The total count of learnable weights and biases in a machine learning model.
Parameter size refers to the total number of learnable values — weights, biases, and other trainable quantities — contained within a machine learning model. Each parameter is a scalar value adjusted during training through optimization algorithms like stochastic gradient descent, collectively shaping how the model transforms inputs into outputs. In neural networks, parameters are distributed across layers as weight matrices and bias vectors, and their total count is determined by architectural choices such as layer depth, layer width, and connectivity patterns.
The relationship between parameter size and model capability is central to modern deep learning. Larger models can represent more complex functions and capture finer-grained patterns in data, which is why scaling parameter counts has driven many state-of-the-art results across vision, language, and multimodal tasks. GPT-3, for instance, contains 175 billion parameters — a scale that enables remarkably flexible language generation. However, more parameters demand proportionally more memory, compute, and training data, and they increase the risk of overfitting when data is scarce.
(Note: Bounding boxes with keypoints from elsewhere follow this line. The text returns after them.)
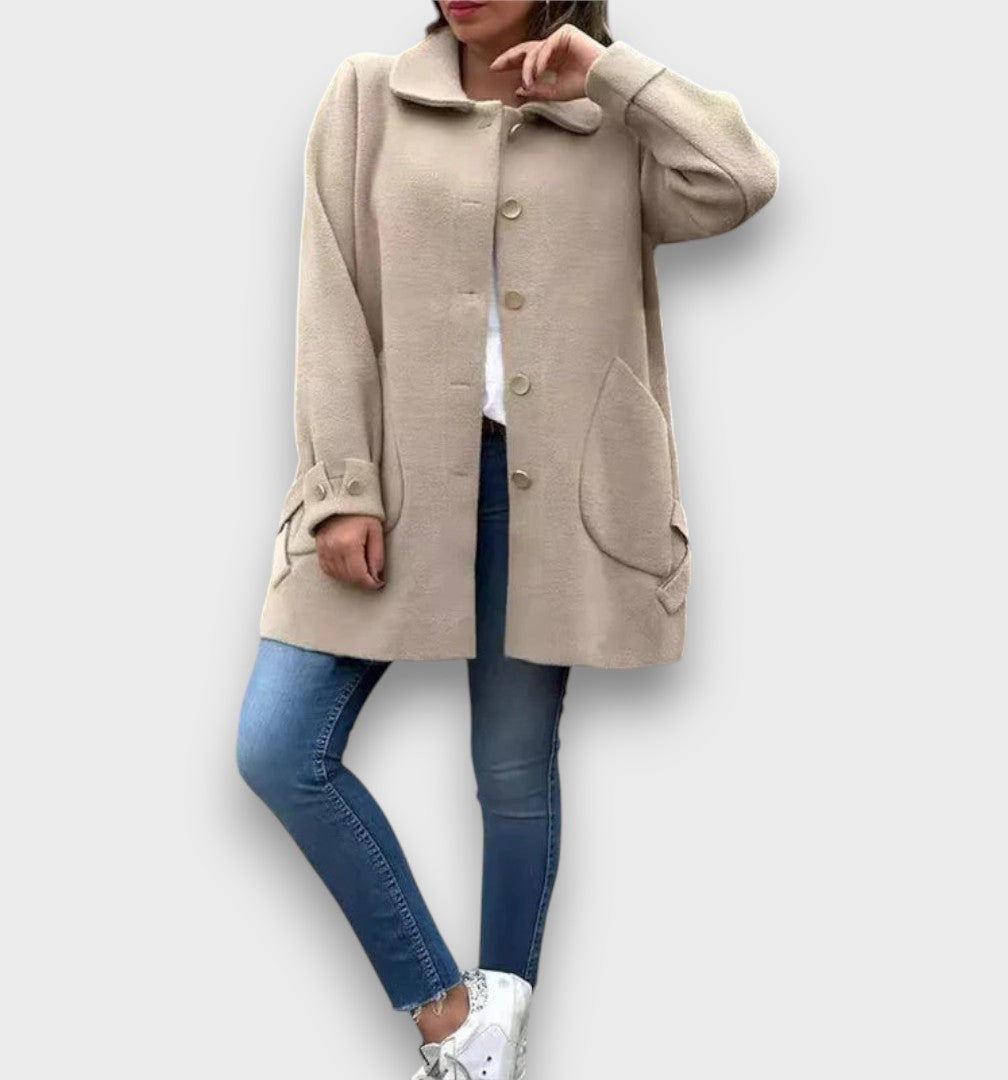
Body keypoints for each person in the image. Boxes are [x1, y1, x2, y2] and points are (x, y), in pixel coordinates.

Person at [236, 2, 779, 1077]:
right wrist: (342, 486)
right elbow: (328, 297)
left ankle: (491, 1048)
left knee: (514, 768)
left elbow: (739, 179)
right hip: (395, 484)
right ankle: (445, 1007)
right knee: (279, 746)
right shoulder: (368, 97)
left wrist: (610, 73)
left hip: (555, 493)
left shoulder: (612, 117)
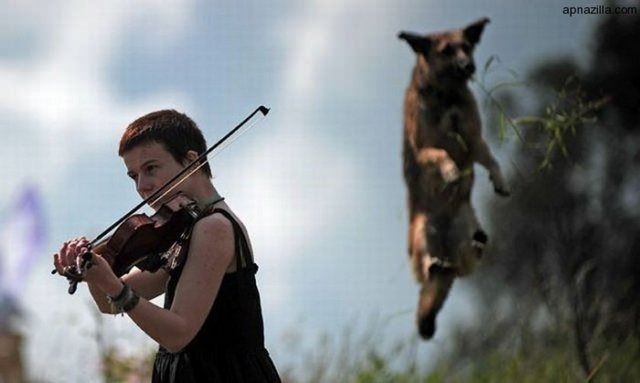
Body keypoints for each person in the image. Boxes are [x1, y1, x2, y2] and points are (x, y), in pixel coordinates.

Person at [53, 110, 281, 382]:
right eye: (133, 176)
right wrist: (93, 272)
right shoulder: (185, 228)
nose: (142, 186)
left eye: (150, 168)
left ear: (191, 161)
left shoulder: (214, 227)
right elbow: (109, 304)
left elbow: (178, 334)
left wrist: (114, 286)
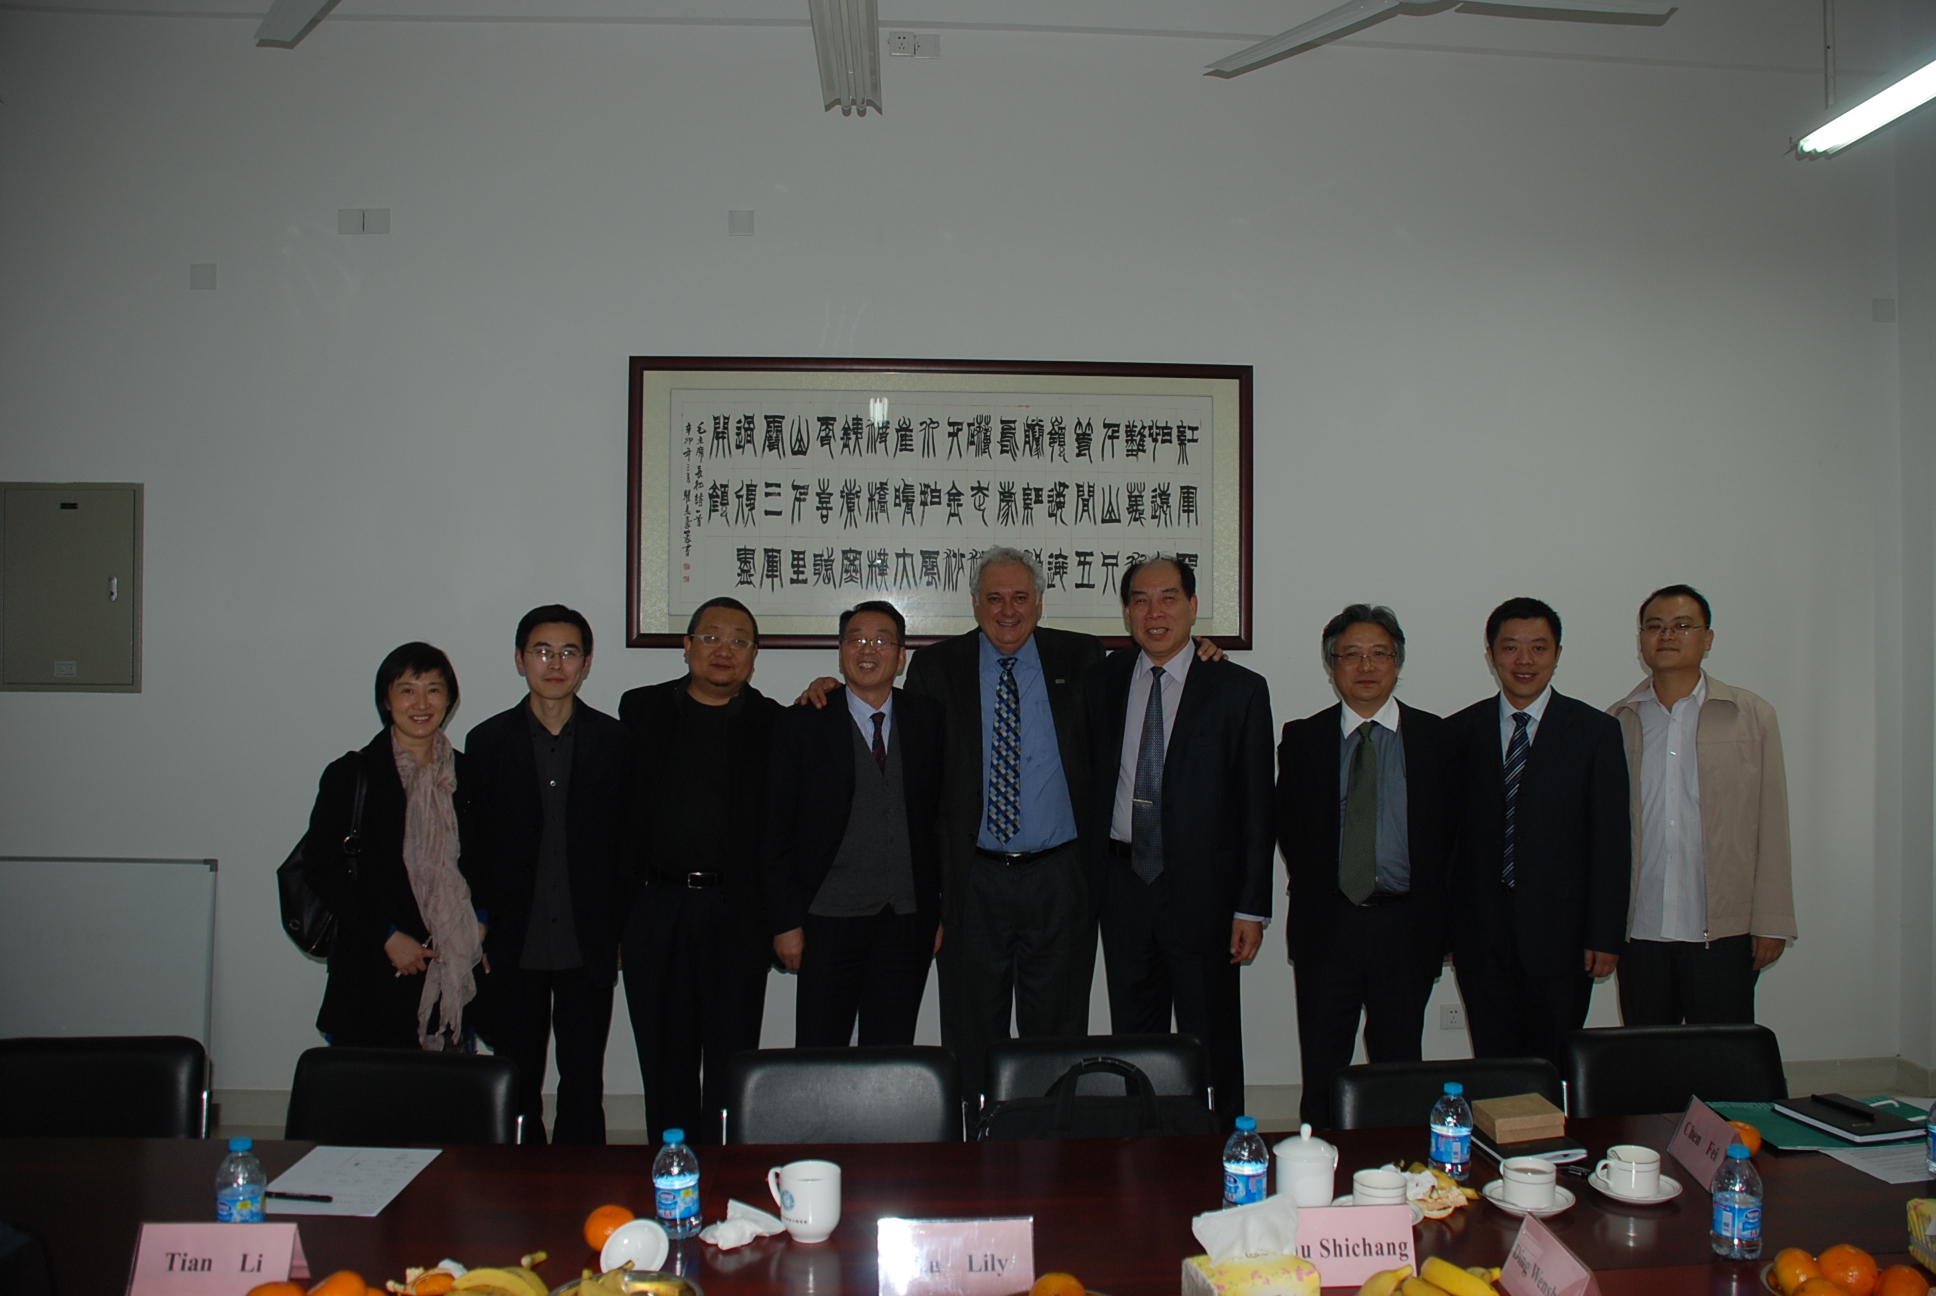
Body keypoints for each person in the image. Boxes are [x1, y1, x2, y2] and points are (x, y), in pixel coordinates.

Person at [1083, 557, 1273, 1126]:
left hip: (1205, 891)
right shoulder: (1103, 680)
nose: (1155, 612)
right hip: (1123, 885)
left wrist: (1251, 907)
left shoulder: (1238, 689)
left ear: (1192, 607)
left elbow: (1258, 805)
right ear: (1126, 612)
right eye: (1141, 600)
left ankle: (1220, 1148)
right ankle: (1143, 1150)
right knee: (1135, 1038)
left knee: (1210, 1036)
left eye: (1169, 598)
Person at [1275, 604, 1460, 1130]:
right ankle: (1317, 1160)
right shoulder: (1303, 738)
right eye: (1351, 655)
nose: (1366, 666)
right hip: (1328, 924)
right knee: (1322, 1066)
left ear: (1397, 663)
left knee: (1399, 1066)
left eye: (1379, 654)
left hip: (1406, 925)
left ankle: (1397, 1163)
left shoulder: (1436, 738)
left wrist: (1446, 925)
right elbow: (1290, 828)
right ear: (1331, 665)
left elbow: (1450, 839)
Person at [464, 605, 633, 1144]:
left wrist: (622, 930)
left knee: (583, 1079)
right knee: (515, 1079)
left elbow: (628, 845)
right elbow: (474, 848)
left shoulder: (615, 741)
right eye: (542, 651)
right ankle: (517, 1179)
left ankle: (581, 1178)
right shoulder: (486, 742)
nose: (554, 664)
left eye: (567, 652)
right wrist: (478, 927)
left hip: (589, 937)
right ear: (520, 660)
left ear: (586, 663)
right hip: (513, 938)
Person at [618, 596, 783, 1144]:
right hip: (656, 908)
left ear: (754, 656)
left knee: (732, 1062)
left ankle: (724, 1170)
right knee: (664, 1059)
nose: (724, 650)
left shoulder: (772, 723)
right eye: (711, 637)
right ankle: (671, 1172)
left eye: (739, 641)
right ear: (686, 646)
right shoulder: (641, 710)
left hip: (736, 913)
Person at [1447, 598, 1630, 1069]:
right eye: (1510, 647)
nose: (1524, 660)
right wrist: (1442, 929)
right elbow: (1446, 841)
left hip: (1564, 937)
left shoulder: (1596, 732)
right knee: (1494, 1063)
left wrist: (1606, 933)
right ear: (1491, 654)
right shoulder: (1457, 732)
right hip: (1479, 933)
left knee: (1554, 1063)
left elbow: (1611, 841)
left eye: (1538, 648)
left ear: (1557, 654)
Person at [1608, 584, 1796, 1025]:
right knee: (1647, 1054)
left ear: (1707, 638)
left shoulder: (1750, 715)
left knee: (1720, 1054)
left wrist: (1772, 920)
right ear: (1641, 639)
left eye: (1682, 625)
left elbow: (1771, 822)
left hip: (1724, 929)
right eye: (1654, 626)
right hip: (1640, 929)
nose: (1667, 635)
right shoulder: (1617, 721)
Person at [764, 600, 946, 1048]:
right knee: (819, 1054)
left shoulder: (929, 720)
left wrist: (938, 912)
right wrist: (785, 922)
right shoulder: (802, 722)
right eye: (856, 639)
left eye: (882, 640)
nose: (868, 649)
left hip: (906, 921)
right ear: (840, 652)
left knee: (891, 1053)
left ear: (901, 658)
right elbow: (775, 829)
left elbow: (940, 822)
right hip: (826, 921)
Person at [300, 642, 485, 1050]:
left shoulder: (468, 775)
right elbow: (322, 868)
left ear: (449, 698)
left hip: (449, 965)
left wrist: (479, 925)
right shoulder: (352, 774)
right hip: (372, 968)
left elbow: (484, 861)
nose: (421, 703)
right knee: (371, 1087)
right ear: (386, 700)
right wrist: (386, 936)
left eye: (433, 690)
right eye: (407, 690)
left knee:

Parameter size became a defining concern in the era of large language models and foundation models, roughly from 2018 onward, when researchers began systematically studying how model performance scales with parameter count, dataset size, and compute budget. Scaling laws research demonstrated that these relationships follow predictable power-law curves, making parameter size a key variable in deliberate model design rather than an incidental outcome. This spurred both the race toward trillion-parameter models and a parallel effort toward parameter-efficient methods.
Because raw parameter count is expensive to deploy, significant research has focused on reducing effective parameter size without sacrificing performance. Techniques such as pruning, quantization, knowledge distillation, and parameter-efficient fine-tuning methods like LoRA allow practitioners to compress or adapt large models for resource-constrained environments. Understanding parameter size is therefore essential not only for training powerful models but for making them practical across a wide range of real-world applications.